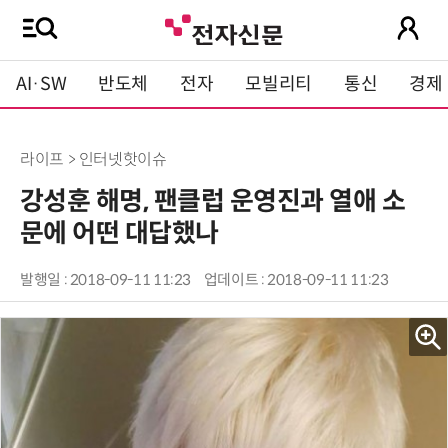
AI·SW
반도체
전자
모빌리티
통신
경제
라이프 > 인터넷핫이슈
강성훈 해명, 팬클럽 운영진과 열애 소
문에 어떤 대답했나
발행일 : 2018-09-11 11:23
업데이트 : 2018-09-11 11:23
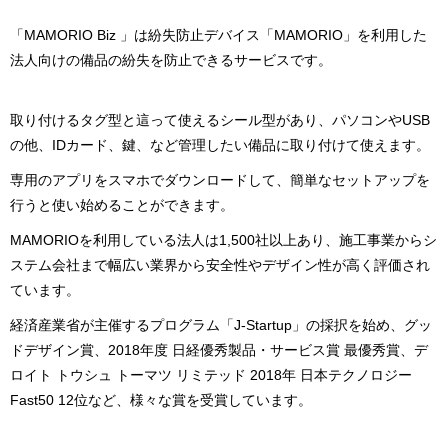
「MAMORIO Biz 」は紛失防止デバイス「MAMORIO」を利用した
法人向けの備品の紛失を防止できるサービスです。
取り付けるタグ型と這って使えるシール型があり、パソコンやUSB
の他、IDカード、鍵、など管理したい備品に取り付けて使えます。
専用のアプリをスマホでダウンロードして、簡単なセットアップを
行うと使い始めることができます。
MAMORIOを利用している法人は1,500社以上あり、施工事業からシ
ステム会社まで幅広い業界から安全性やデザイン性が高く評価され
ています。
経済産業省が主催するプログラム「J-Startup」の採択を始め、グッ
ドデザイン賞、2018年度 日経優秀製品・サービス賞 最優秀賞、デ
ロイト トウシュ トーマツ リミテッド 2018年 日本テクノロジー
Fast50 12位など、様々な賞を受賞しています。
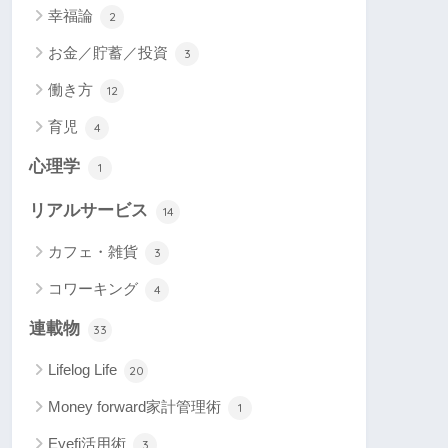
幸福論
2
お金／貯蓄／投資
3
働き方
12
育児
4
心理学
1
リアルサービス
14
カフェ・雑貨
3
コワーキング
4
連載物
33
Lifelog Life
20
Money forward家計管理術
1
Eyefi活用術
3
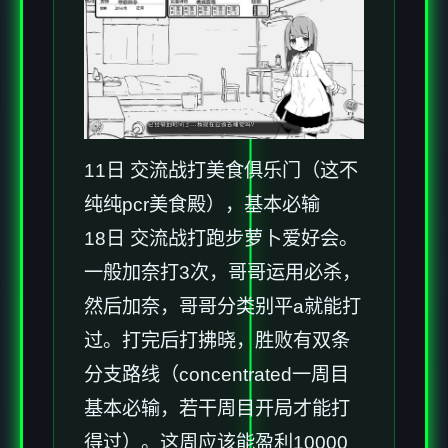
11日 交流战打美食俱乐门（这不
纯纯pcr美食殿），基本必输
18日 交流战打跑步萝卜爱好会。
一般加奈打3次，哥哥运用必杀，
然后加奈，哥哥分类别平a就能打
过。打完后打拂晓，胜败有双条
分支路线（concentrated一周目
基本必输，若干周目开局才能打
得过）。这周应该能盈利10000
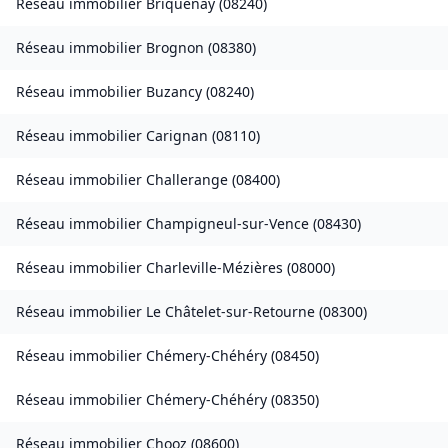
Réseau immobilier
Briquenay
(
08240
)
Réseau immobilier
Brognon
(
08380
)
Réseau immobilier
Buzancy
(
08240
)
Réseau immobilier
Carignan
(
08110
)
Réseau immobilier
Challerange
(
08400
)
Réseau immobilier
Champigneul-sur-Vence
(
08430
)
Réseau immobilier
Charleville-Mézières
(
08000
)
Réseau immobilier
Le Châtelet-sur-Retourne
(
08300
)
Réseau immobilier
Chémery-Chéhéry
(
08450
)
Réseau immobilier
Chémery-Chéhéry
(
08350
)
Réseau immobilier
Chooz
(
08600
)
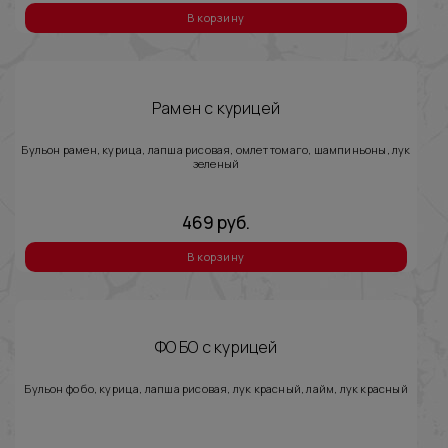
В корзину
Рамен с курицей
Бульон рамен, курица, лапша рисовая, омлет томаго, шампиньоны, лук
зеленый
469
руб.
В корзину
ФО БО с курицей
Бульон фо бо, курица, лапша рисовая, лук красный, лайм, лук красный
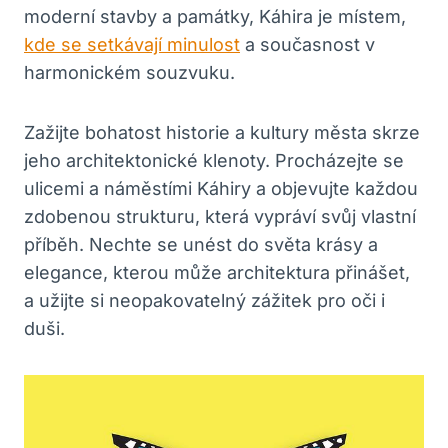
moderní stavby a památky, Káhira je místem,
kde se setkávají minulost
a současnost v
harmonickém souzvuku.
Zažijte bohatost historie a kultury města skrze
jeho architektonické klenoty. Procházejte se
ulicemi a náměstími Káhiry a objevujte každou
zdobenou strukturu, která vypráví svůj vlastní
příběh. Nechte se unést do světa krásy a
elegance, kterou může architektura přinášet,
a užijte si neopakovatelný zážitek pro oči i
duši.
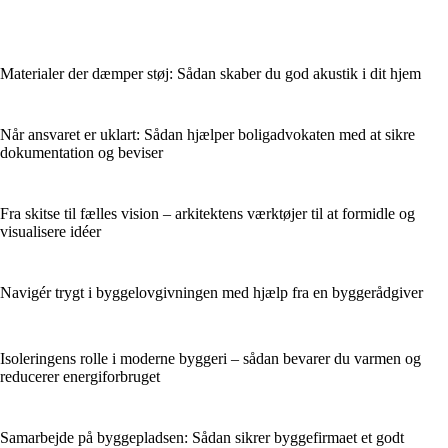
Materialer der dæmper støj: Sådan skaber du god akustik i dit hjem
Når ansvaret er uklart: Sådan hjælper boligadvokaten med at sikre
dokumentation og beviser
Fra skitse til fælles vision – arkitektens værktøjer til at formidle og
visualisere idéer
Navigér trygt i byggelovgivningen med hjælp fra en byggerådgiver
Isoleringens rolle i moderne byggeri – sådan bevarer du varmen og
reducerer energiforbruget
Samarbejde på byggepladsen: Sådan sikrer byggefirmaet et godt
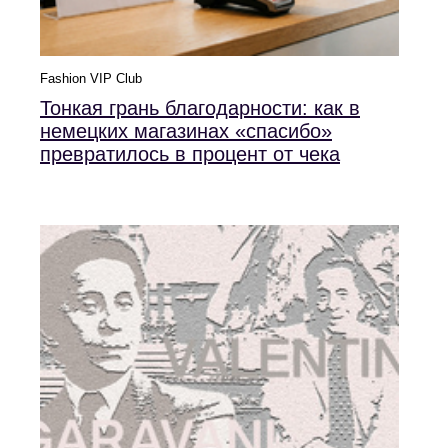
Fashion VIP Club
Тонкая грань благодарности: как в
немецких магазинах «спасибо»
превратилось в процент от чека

============

Please go through the data above and copy every line that has the word "лапша".

_SOLUTION TO THE PROBLEM:_
Бульон рамен, курица, лапша рисовая, омлет томаго, шампиньоны, лук
Бульон фо бо, курица, лапша рисовая, лук красный, лайм, лук красный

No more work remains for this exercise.